_What this task involves_.
Leave every picture out, and write out the remaining entries exactly.

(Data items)
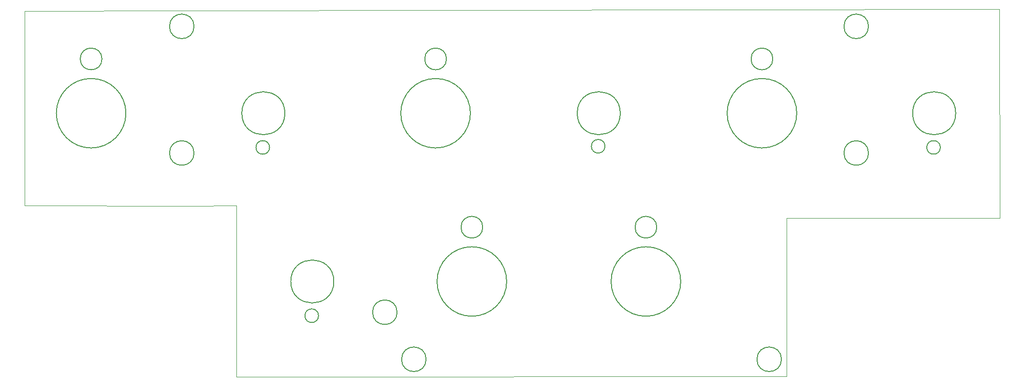
<source format=gbr>
%TF.GenerationSoftware,KiCad,Pcbnew,(6.0.9)*%
%TF.CreationDate,2022-12-26T18:11:15-09:00*%
%TF.ProjectId,PCB_ HUD PANEL,5043422c-2048-4554-9420-50414e454c2e,rev?*%
%TF.SameCoordinates,Original*%
%TF.FileFunction,Profile,NP*%
%FSLAX46Y46*%
G04 Gerber Fmt 4.6, Leading zero omitted, Abs format (unit mm)*
G04 Created by KiCad (PCBNEW (6.0.9)) date 2022-12-26 18:11:15*
%MOMM*%
%LPD*%
G01*
G04 APERTURE LIST*
%TA.AperFunction,Profile*%
%ADD10C,0.050000*%
%TD*%
%TA.AperFunction,Profile*%
%ADD11C,0.200000*%
%TD*%
G04 APERTURE END LIST*
D10*
X238404400Y-38252400D02*
X95199200Y-38455600D01*
D11*
X230782812Y-56489600D02*
G75*
G03*
X230782812Y-56489600I-3770312J0D01*
G01*
X121880313Y-86017099D02*
G75*
G03*
X121880313Y-86017099I-3770313J0D01*
G01*
X198755000Y-46964600D02*
G75*
G03*
X198755000Y-46964600I-1905000J0D01*
G01*
X119196122Y-92016189D02*
G75*
G03*
X119196122Y-92016189I-1190625J0D01*
G01*
X81280000Y-46964600D02*
G75*
G03*
X81280000Y-46964600I-1905000J0D01*
G01*
X147955001Y-76492099D02*
G75*
G03*
X147955001Y-76492099I-1905001J0D01*
G01*
X97402650Y-41249600D02*
G75*
G03*
X97402650Y-41249600I-2152650J0D01*
G01*
X152146000Y-86017099D02*
G75*
G03*
X152146000Y-86017099I-6096000J0D01*
G01*
X113307813Y-56489600D02*
G75*
G03*
X113307813Y-56489600I-3770313J0D01*
G01*
X172045312Y-56489600D02*
G75*
G03*
X172045312Y-56489600I-3770312J0D01*
G01*
D10*
X95199200Y-38455600D02*
X67716400Y-38557200D01*
X238506000Y-74879200D02*
X238404400Y-38252400D01*
D11*
X85471001Y-56489600D02*
G75*
G03*
X85471001Y-56489600I-6096001J0D01*
G01*
D10*
X104800400Y-72694800D02*
X104851200Y-102717600D01*
X67716400Y-38557200D02*
X67716400Y-72694800D01*
D11*
X215512649Y-63474600D02*
G75*
G03*
X215512649Y-63474600I-2152649J0D01*
G01*
X138042650Y-99669599D02*
G75*
G03*
X138042650Y-99669599I-2152650J0D01*
G01*
X202946000Y-56489600D02*
G75*
G03*
X202946000Y-56489600I-6096000J0D01*
G01*
D10*
X67716400Y-72694800D02*
X96672400Y-72745600D01*
D11*
X97402650Y-63474600D02*
G75*
G03*
X97402650Y-63474600I-2152650J0D01*
G01*
X141605000Y-46964600D02*
G75*
G03*
X141605000Y-46964600I-1905000J0D01*
G01*
D10*
X201168000Y-102666800D02*
X201168000Y-74879200D01*
D11*
X132962650Y-91414599D02*
G75*
G03*
X132962650Y-91414599I-2152650J0D01*
G01*
X178434999Y-76492099D02*
G75*
G03*
X178434999Y-76492099I-1904999J0D01*
G01*
X200272650Y-99669599D02*
G75*
G03*
X200272650Y-99669599I-2152650J0D01*
G01*
X215512650Y-41249600D02*
G75*
G03*
X215512650Y-41249600I-2152650J0D01*
G01*
X110623622Y-62488690D02*
G75*
G03*
X110623622Y-62488690I-1190625J0D01*
G01*
X169364605Y-62288721D02*
G75*
G03*
X169364605Y-62288721I-1190625J0D01*
G01*
X182625999Y-86017099D02*
G75*
G03*
X182625999Y-86017099I-6095999J0D01*
G01*
D10*
X201168000Y-74879200D02*
X238506000Y-74879200D01*
D11*
X228098621Y-62488690D02*
G75*
G03*
X228098621Y-62488690I-1190625J0D01*
G01*
D10*
X104851200Y-102717600D02*
X201168000Y-102666800D01*
D11*
X145796000Y-56489600D02*
G75*
G03*
X145796000Y-56489600I-6096000J0D01*
G01*
D10*
X96672400Y-72745600D02*
X104800400Y-72694800D01*
M02*

</source>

_Answer to the exercise_.
<source format=gbr>
%TF.GenerationSoftware,KiCad,Pcbnew,(6.0.9)*%
%TF.CreationDate,2022-12-26T18:11:15-09:00*%
%TF.ProjectId,PCB_ HUD PANEL,5043422c-2048-4554-9420-50414e454c2e,rev?*%
%TF.SameCoordinates,Original*%
%TF.FileFunction,Profile,NP*%
%FSLAX46Y46*%
G04 Gerber Fmt 4.6, Leading zero omitted, Abs format (unit mm)*
G04 Created by KiCad (PCBNEW (6.0.9)) date 2022-12-26 18:11:15*
%MOMM*%
%LPD*%
G01*
G04 APERTURE LIST*
%TA.AperFunction,Profile*%
%ADD10C,0.050000*%
%TD*%
%TA.AperFunction,Profile*%
%ADD11C,0.200000*%
%TD*%
G04 APERTURE END LIST*
D10*
X238404400Y-38252400D02*
X95199200Y-38455600D01*
D11*
X230782812Y-56489600D02*
G75*
G03*
X230782812Y-56489600I-3770312J0D01*
G01*
X121880313Y-86017099D02*
G75*
G03*
X121880313Y-86017099I-3770313J0D01*
G01*
X198755000Y-46964600D02*
G75*
G03*
X198755000Y-46964600I-1905000J0D01*
G01*
X119196122Y-92016189D02*
G75*
G03*
X119196122Y-92016189I-1190625J0D01*
G01*
X81280000Y-46964600D02*
G75*
G03*
X81280000Y-46964600I-1905000J0D01*
G01*
X147955001Y-76492099D02*
G75*
G03*
X147955001Y-76492099I-1905001J0D01*
G01*
X97402650Y-41249600D02*
G75*
G03*
X97402650Y-41249600I-2152650J0D01*
G01*
X152146000Y-86017099D02*
G75*
G03*
X152146000Y-86017099I-6096000J0D01*
G01*
X113307813Y-56489600D02*
G75*
G03*
X113307813Y-56489600I-3770313J0D01*
G01*
X172045312Y-56489600D02*
G75*
G03*
X172045312Y-56489600I-3770312J0D01*
G01*
D10*
X95199200Y-38455600D02*
X67716400Y-38557200D01*
X238506000Y-74879200D02*
X238404400Y-38252400D01*
D11*
X85471001Y-56489600D02*
G75*
G03*
X85471001Y-56489600I-6096001J0D01*
G01*
D10*
X104800400Y-72694800D02*
X104851200Y-102717600D01*
X67716400Y-38557200D02*
X67716400Y-72694800D01*
D11*
X215512649Y-63474600D02*
G75*
G03*
X215512649Y-63474600I-2152649J0D01*
G01*
X138042650Y-99669599D02*
G75*
G03*
X138042650Y-99669599I-2152650J0D01*
G01*
X202946000Y-56489600D02*
G75*
G03*
X202946000Y-56489600I-6096000J0D01*
G01*
D10*
X67716400Y-72694800D02*
X96672400Y-72745600D01*
D11*
X97402650Y-63474600D02*
G75*
G03*
X97402650Y-63474600I-2152650J0D01*
G01*
X141605000Y-46964600D02*
G75*
G03*
X141605000Y-46964600I-1905000J0D01*
G01*
D10*
X201168000Y-102666800D02*
X201168000Y-74879200D01*
D11*
X132962650Y-91414599D02*
G75*
G03*
X132962650Y-91414599I-2152650J0D01*
G01*
X178434999Y-76492099D02*
G75*
G03*
X178434999Y-76492099I-1904999J0D01*
G01*
X200272650Y-99669599D02*
G75*
G03*
X200272650Y-99669599I-2152650J0D01*
G01*
X215512650Y-41249600D02*
G75*
G03*
X215512650Y-41249600I-2152650J0D01*
G01*
X110623622Y-62488690D02*
G75*
G03*
X110623622Y-62488690I-1190625J0D01*
G01*
X169364605Y-62288721D02*
G75*
G03*
X169364605Y-62288721I-1190625J0D01*
G01*
X182625999Y-86017099D02*
G75*
G03*
X182625999Y-86017099I-6095999J0D01*
G01*
D10*
X201168000Y-74879200D02*
X238506000Y-74879200D01*
D11*
X228098621Y-62488690D02*
G75*
G03*
X228098621Y-62488690I-1190625J0D01*
G01*
D10*
X104851200Y-102717600D02*
X201168000Y-102666800D01*
D11*
X145796000Y-56489600D02*
G75*
G03*
X145796000Y-56489600I-6096000J0D01*
G01*
D10*
X96672400Y-72745600D02*
X104800400Y-72694800D01*
M02*

</source>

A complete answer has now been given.